Required work
Every entry below must be repeated exactly; skip the pictures.

Supplied records
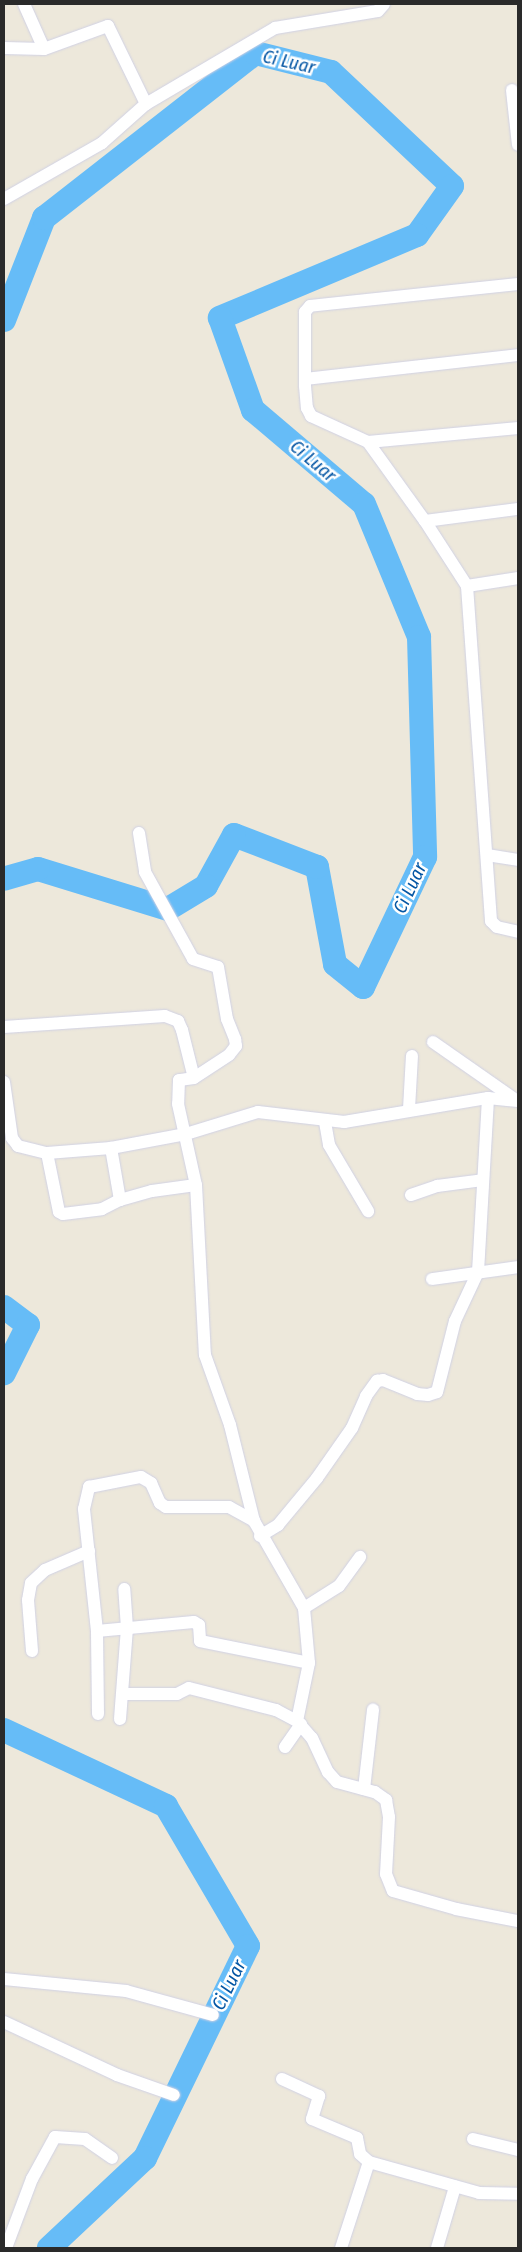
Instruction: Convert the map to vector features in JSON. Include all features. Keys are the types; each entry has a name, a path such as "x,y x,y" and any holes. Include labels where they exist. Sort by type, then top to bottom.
{"street":[{"path":"24,4 43,44"},
{"path":"4,199 102,143 146,104 275,28 378,11 384,4"},
{"path":"4,48 43,44 108,26 146,104"},
{"path":"512,90 518,145"},
{"path":"518,284 310,306 305,312 305,380 307,408 311,416 368,442 426,521 467,586 491,922 497,927 518,932"},
{"path":"305,380 518,355"},
{"path":"368,442 518,428"},
{"path":"426,521 518,509"},
{"path":"467,586 518,578"},
{"path":"139,833 142,866 192,959 218,967 226,1019 236,1046 229,1055 194,1078 178,1082 178,1104 196,1185 205,1355 230,1425 254,1521 260,1536 304,1608 309,1663 299,1723 285,1747"},
{"path":"487,855 518,860"},
{"path":"4,1027 166,1016 178,1021 180,1025 194,1078"},
{"path":"433,1042 518,1101"},
{"path":"409,1109 412,1056"},
{"path":"4,1082 12,1138 18,1146 47,1153 111,1148 186,1134 258,1112 273,1111 325,1122 344,1122 409,1109 488,1098 518,1101"},
{"path":"260,1536 278,1525 327,1464 352,1428 366,1396 377,1381 383,1380 423,1395 437,1392 455,1321 478,1272 488,1098"},
{"path":"325,1122 328,1145 368,1211"},
{"path":"111,1148 120,1200"},
{"path":"47,1153 61,1213 102,1209 120,1200 152,1191 196,1185"},
{"path":"411,1196 437,1186 482,1180"},
{"path":"432,1279 518,1267"},
{"path":"98,1714 97,1631 84,1509 85,1492 94,1485 140,1477 151,1483 160,1503 166,1507 228,1507 254,1521"},
{"path":"32,1651 28,1600 32,1584 46,1570 89,1551"},
{"path":"304,1608 339,1586 360,1557"},
{"path":"120,1719 124,1694 127,1628 124,1588"},
{"path":"97,1631 194,1622 198,1626 200,1641 309,1663"},
{"path":"124,1694 177,1694 189,1688 276,1710 299,1723 312,1738 328,1772 337,1782 381,1795 388,1808 386,1874 393,1891 420,1901 518,1922"},
{"path":"364,1789 373,1710"},
{"path":"4,1979 126,1991 212,2015"},
{"path":"4,2022 125,2078 174,2095"},
{"path":"282,2079 319,2096 312,2119 357,2138 360,2154 369,2162 455,2187 496,2196 518,2194"},
{"path":"6,2248 32,2179 55,2137 85,2139 112,2158"},
{"path":"474,2139 518,2150"},
{"path":"341,2248 369,2162"},
{"path":"437,2248 455,2187"}],"waterway":[{"name":"Ci Luar","path":"4,320 44,218 255,53 331,72 452,186 417,235 220,318 253,410 364,504 419,637 425,857 363,987 335,964 317,867 234,835 206,886 168,909 38,869 4,879"},
{"name":"Ci Luar","path":"4,1307 28,1325 4,1373"},
{"name":"Ci Luar","path":"4,1730 166,1806 248,1946 145,2158 49,2248"}]}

Exercise answer
Instruction: Convert the map to vector features in JSON. Include all features. Keys are the types; each entry has a name, a path such as "x,y x,y" and any holes. Include labels where they exist. Sort by type, then top to bottom.
{"street":[{"path":"24,4 43,44"},
{"path":"4,199 102,143 146,104 275,28 378,11 384,4"},
{"path":"4,48 43,44 108,26 146,104"},
{"path":"512,90 518,145"},
{"path":"518,284 310,306 305,312 305,380 307,408 311,416 368,442 426,521 467,586 491,922 497,927 518,932"},
{"path":"305,380 518,355"},
{"path":"368,442 518,428"},
{"path":"426,521 518,509"},
{"path":"467,586 518,578"},
{"path":"139,833 142,866 192,959 218,967 226,1019 236,1046 229,1055 194,1078 178,1082 178,1104 196,1185 205,1355 230,1425 254,1521 260,1536 304,1608 309,1663 299,1723 285,1747"},
{"path":"487,855 518,860"},
{"path":"4,1027 166,1016 178,1021 180,1025 194,1078"},
{"path":"433,1042 518,1101"},
{"path":"409,1109 412,1056"},
{"path":"4,1082 12,1138 18,1146 47,1153 111,1148 186,1134 258,1112 273,1111 325,1122 344,1122 409,1109 488,1098 518,1101"},
{"path":"260,1536 278,1525 327,1464 352,1428 366,1396 377,1381 383,1380 423,1395 437,1392 455,1321 478,1272 488,1098"},
{"path":"325,1122 328,1145 368,1211"},
{"path":"111,1148 120,1200"},
{"path":"47,1153 61,1213 102,1209 120,1200 152,1191 196,1185"},
{"path":"411,1196 437,1186 482,1180"},
{"path":"432,1279 518,1267"},
{"path":"98,1714 97,1631 84,1509 85,1492 94,1485 140,1477 151,1483 160,1503 166,1507 228,1507 254,1521"},
{"path":"32,1651 28,1600 32,1584 46,1570 89,1551"},
{"path":"304,1608 339,1586 360,1557"},
{"path":"120,1719 124,1694 127,1628 124,1588"},
{"path":"97,1631 194,1622 198,1626 200,1641 309,1663"},
{"path":"124,1694 177,1694 189,1688 276,1710 299,1723 312,1738 328,1772 337,1782 381,1795 388,1808 386,1874 393,1891 420,1901 518,1922"},
{"path":"364,1789 373,1710"},
{"path":"4,1979 126,1991 212,2015"},
{"path":"4,2022 125,2078 174,2095"},
{"path":"282,2079 319,2096 312,2119 357,2138 360,2154 369,2162 455,2187 496,2196 518,2194"},
{"path":"6,2248 32,2179 55,2137 85,2139 112,2158"},
{"path":"474,2139 518,2150"},
{"path":"341,2248 369,2162"},
{"path":"437,2248 455,2187"}],"waterway":[{"name":"Ci Luar","path":"4,320 44,218 255,53 331,72 452,186 417,235 220,318 253,410 364,504 419,637 425,857 363,987 335,964 317,867 234,835 206,886 168,909 38,869 4,879"},
{"name":"Ci Luar","path":"4,1307 28,1325 4,1373"},
{"name":"Ci Luar","path":"4,1730 166,1806 248,1946 145,2158 49,2248"}]}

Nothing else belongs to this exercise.